• Task to carry out: Write out the records below word for word, starting at the very beginning and going on through the line that contains "left shoulder: (167, 392, -1)". Leave the pictures out of your answer.

• The input:
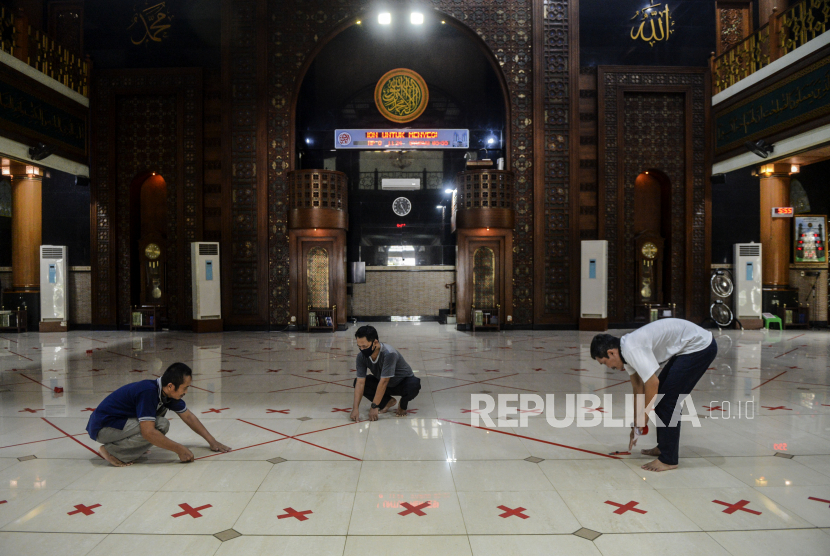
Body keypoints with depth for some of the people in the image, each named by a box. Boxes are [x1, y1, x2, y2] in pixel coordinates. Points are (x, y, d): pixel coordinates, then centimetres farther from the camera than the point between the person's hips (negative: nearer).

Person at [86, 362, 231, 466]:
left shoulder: (167, 392, -1)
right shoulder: (148, 392, -27)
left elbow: (189, 417, 11)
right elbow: (148, 432, -31)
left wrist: (212, 441, 9)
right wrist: (180, 449, -24)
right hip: (102, 427, -9)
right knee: (160, 425, -22)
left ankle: (123, 443, 5)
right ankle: (111, 450, -10)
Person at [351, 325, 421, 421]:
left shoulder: (389, 353, -37)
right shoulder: (362, 356, -20)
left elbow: (383, 382, -36)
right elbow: (360, 382, -21)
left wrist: (374, 407, -33)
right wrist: (356, 408, -29)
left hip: (403, 381, -5)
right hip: (386, 384, 5)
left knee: (414, 385, -38)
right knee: (357, 382, -15)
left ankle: (403, 405, -3)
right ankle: (388, 402, 0)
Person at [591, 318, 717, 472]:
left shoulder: (631, 349, -24)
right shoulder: (626, 350, 5)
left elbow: (652, 383, -25)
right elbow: (638, 389, 13)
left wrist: (644, 416, -12)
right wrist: (637, 425, 16)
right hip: (686, 348, 10)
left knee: (668, 400, -10)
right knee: (660, 395, 15)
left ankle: (668, 459, -1)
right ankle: (664, 446, 27)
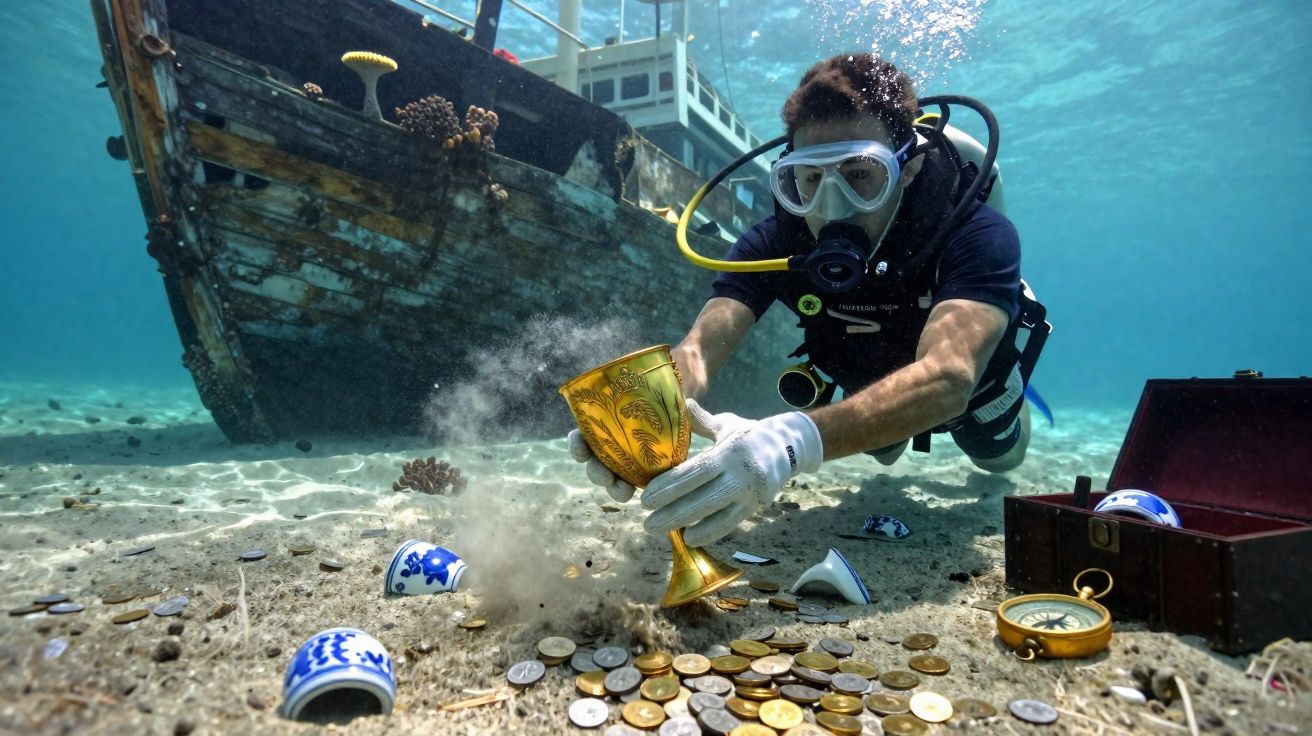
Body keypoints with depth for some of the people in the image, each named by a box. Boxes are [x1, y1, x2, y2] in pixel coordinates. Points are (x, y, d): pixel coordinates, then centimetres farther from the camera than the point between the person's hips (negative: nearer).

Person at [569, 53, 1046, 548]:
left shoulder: (978, 237, -43)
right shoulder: (773, 243, -33)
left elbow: (948, 377, -59)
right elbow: (702, 346, -44)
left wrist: (795, 439, -77)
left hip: (970, 386, -1)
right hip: (870, 386, 2)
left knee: (1001, 456, 29)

• Task output:
Body keypoints with depth for some of the people in the image, each named by a box. Boxes are [x1, y1, x2, y2] in pixel coordinates. Points are (x, y, d): pixel coordinates, then centimetres farther from the camera than the point between the person's hips (negative: nearer).

Person at [86, 362, 231, 466]:
left shoulder: (167, 392, -1)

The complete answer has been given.